When the Baltimore Hebrew Congregation moved out of the Lloyd Street Synagogue (1890) they relocated to the Madison Avenue Temple in Bolton Hill. Deigned by Baltimore architect Charles L. Carson, the building is Byzantine in style and features a massive dome and two parallel octagonal towers. Carson also designed the Mount Vernon Place United Methodist Church next to the Washington Monument. In 1951 the Berea Temple of Seventh Day Adventists purchased the temple when the BHC moved to their current location on Park Heights Avenue.
Just south of the Madison Avenue Temple is Joseph Evans Sperry’s Eutaw Place Temple. Originally built for Temple Oheb Shalom, the Byzantine structure, decorated with Beaver Dam marble, was completed in 1892. When the congregation moved out in 1960, the Price Hall Masonic Lodge purchased the Bolton Hill property. Dedicated in 1907, the Francis Scott Key Monument stands directly in front of the temple. The fountain memorial depicts Francis Scott Key on a small boat offering his patriotic poem to a golden statue of Columbia.
Elijah Bond was best known for filing the first United States patent for the Ouija board. Born in Harford County, MD in 1847, Bond became a successful lawyer in Baltimore City, starting his own practice in the 1870s.

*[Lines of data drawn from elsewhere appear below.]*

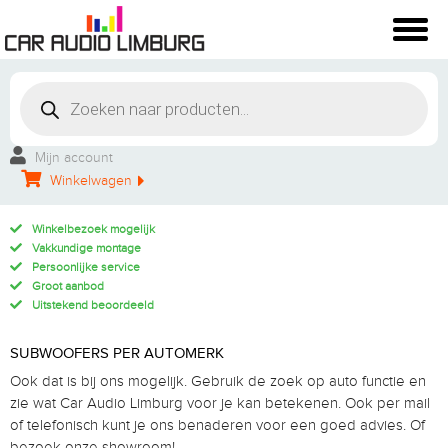
Mijn account
Winkelwagen
Winkelbezoek mogelijk
Vakkundige montage
Persoonlijke service
Groot aanbod
Uitstekend beoordeeld
SUBWOOFERS PER AUTOMERK
Ook dat is bij ons mogelijk. Gebruik de zoek op auto functie en
zie wat Car Audio Limburg voor je kan betekenen. Ook per mail
of telefonisch kunt je ons benaderen voor een goed advies. Of
bezoek onze showroom!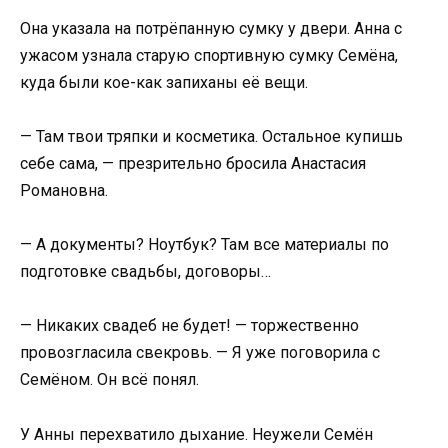
Она указала на потрёпанную сумку у двери. Анна с
ужасом узнала старую спортивную сумку Семёна,
куда были кое-как запиханы её вещи.
— Там твои тряпки и косметика. Остальное купишь
себе сама, — презрительно бросила Анастасия
Романовна.
— А документы? Ноутбук? Там все материалы по
подготовке свадьбы, договоры…
— Никаких свадеб не будет! — торжественно
провозгласила свекровь. — Я уже поговорила с
Семёном. Он всё понял.
У Анны перехватило дыхание. Неужели Семён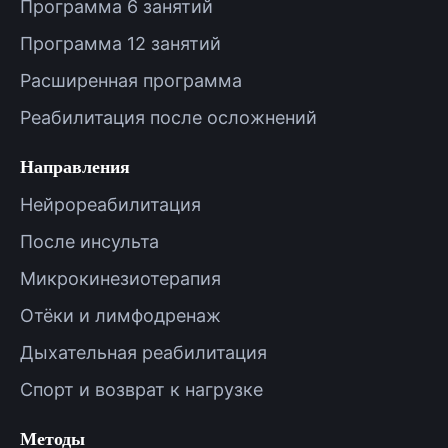
Программа 6 занятий
Программа 12 занятий
Расширенная программа
Реабилитация после осложнений
Направления
Нейрореабилитация
После инсульта
Микрокинезиотерапия
Отёки и лимфодренаж
Дыхательная реабилитация
Спорт и возврат к нагрузке
Методы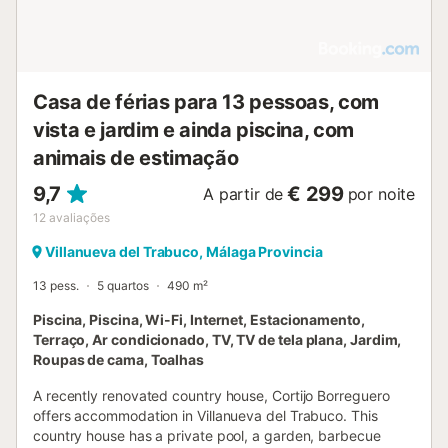
Casa de férias para 13 pessoas, com
vista e jardim e ainda piscina, com
animais de estimação
9,7
€ 299
A partir de
por noite
12
avaliações
Villanueva del Trabuco, Málaga Provincia
13 pess.
5 quartos
490 m²
Piscina, Piscina, Wi-Fi, Internet, Estacionamento,
Terraço, Ar condicionado, TV, TV de tela plana, Jardim,
Roupas de cama, Toalhas
A recently renovated country house, Cortijo Borreguero
offers accommodation in Villanueva del Trabuco. This
country house has a private pool, a garden, barbecue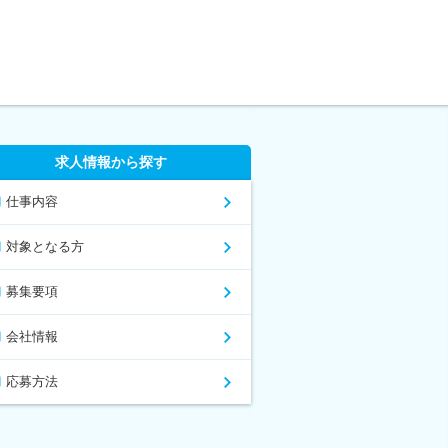
求人情報から探す
仕事内容
対象となる方
募集要項
会社情報
応募方法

He filed the Ouija patent on behalf of the Kennard Novelty Company in 1891. Elijah Bond died in 1921 and was anonymously buried in his family’s plot at Green Mount Cemetery. Robert Murch, America’s foremost Ouija historian, after fifteen years of searching, located the ambiguous grave. Murch erected the Ouija-themed headstone in 2008. The cemetery’s mausoleum is nearby.

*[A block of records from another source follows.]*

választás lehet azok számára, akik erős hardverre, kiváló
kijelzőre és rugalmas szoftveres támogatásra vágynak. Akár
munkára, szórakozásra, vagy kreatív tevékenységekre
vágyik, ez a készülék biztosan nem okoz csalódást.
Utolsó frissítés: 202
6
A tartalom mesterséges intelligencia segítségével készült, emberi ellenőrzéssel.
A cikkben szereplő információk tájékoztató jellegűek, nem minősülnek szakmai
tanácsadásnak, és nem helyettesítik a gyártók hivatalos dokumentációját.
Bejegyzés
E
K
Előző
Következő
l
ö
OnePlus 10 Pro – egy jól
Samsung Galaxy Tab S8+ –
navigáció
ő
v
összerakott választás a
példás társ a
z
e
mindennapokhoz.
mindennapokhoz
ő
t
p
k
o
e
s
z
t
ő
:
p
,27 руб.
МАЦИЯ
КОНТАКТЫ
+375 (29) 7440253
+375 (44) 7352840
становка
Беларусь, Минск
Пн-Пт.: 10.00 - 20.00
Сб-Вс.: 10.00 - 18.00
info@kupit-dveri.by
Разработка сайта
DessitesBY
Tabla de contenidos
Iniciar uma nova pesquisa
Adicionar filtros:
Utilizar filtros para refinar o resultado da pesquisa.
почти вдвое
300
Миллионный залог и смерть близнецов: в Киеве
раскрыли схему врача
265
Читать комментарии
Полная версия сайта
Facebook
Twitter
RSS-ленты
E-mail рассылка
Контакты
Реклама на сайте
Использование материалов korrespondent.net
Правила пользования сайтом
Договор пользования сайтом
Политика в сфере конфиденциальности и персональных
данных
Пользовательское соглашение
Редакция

This War of 1812 Bomb and Rack is positioned on Redwood Street between South Street and S. Calvert Street. The central downtown location is across from the Joseph Evans Sperry and J. B. Noel Wyatt designed Mercantile Trust and Deposit Company building. Fired from a British warship during the Battle of Baltimore, the bomb was found inside Fort McHenry after the historic engagement. An officer retained possession of the artifact, eventually gifting it to iron merchant Michael Keyser who, in turn, gifted it to the city. The monument was dedicated in 1863, was knocked over during the Great Fire of 1904, and rededicated in 1906. According to a 1905 map of Baltimore City, the Bomb and Rack mark the spot of the Keyser Building.

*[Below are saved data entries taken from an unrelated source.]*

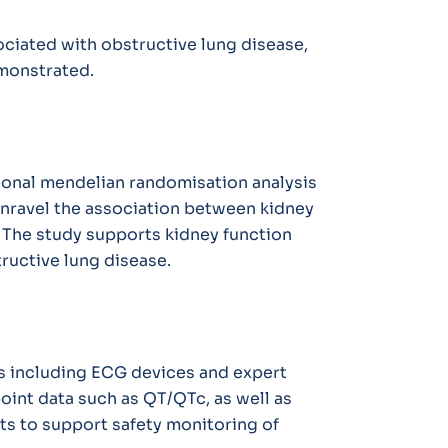
ciated with obstructive lung disease,
monstrated.
tional mendelian randomisation analysis
nravel the association between kidney
. The study supports kidney function
tructive lung disease.
ons including ECG devices and expert
oint data such as QT/QTc, as well as
rts to support safety monitoring of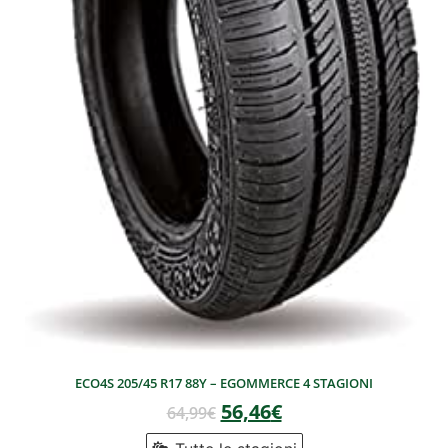
ECO4S 205/45 R17 88Y – EGOMMERCE 4 STAGIONI
56,46
€
64,99
€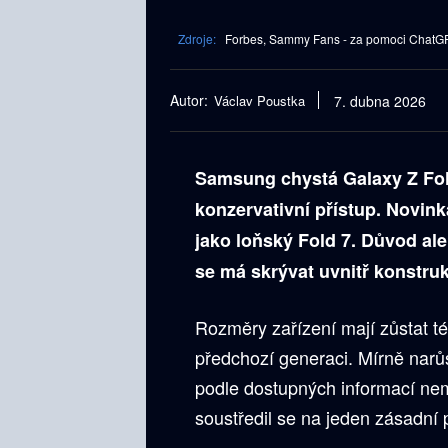
Zdroje:
Forbes, Sammy Fans - za pomoci ChatGPT
Autor:
Václav Poustka
7. dubna 2026
Samsung chystá Galaxy Z Fold
konzervativní přístup. Novin
jako loňský Fold 7. Důvod ale
se má skrývat uvnitř konstru
Rozměry zařízení mají zůstat té
předchozí generaci. Mírně narů
podle dostupných informací nem
soustředil se na jeden zásadní 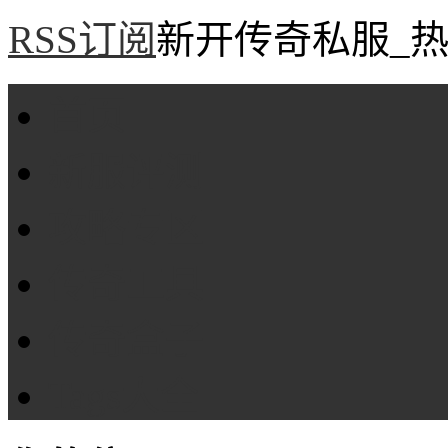
RSS订阅
新开传奇私服_热
首页
新服评测
攻略专区
传奇工具
传奇盒子
Tags大全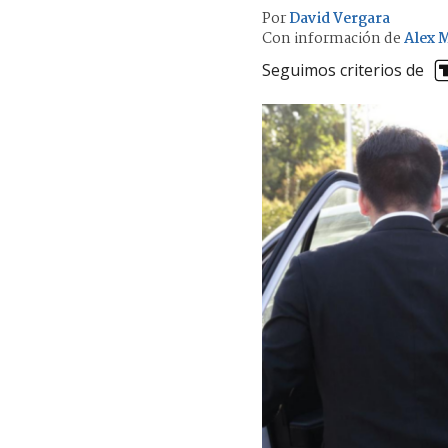
Por
David Vergara
Con información de
Alex M
Seguimos criterios de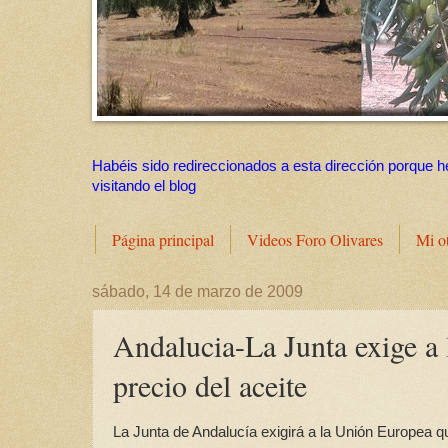
Habéis sido redireccionados a esta dirección porque h
visitando el blog
Página principal
Videos Foro Olivares
Mi o
sábado, 14 de marzo de 2009
Andalucia-La Junta exige a 
precio del aceite
La Junta de Andalucía exigirá a la Unión Europea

The Rack, where the bomb sits, was used to bend iron bars so they could fit inside Conestoga wagons. Used extensively during the 18th and 19th Centuries, the horse, mule or oxen drawn carriages could carry up to eight tons and were the American military’s primary cargo vehicle until the the arrival of the railroad. The Maryland Department of Veterans Affairs Inventory of state monuments lists the War of 1812 Bomb and Rack under their Baltimore City category.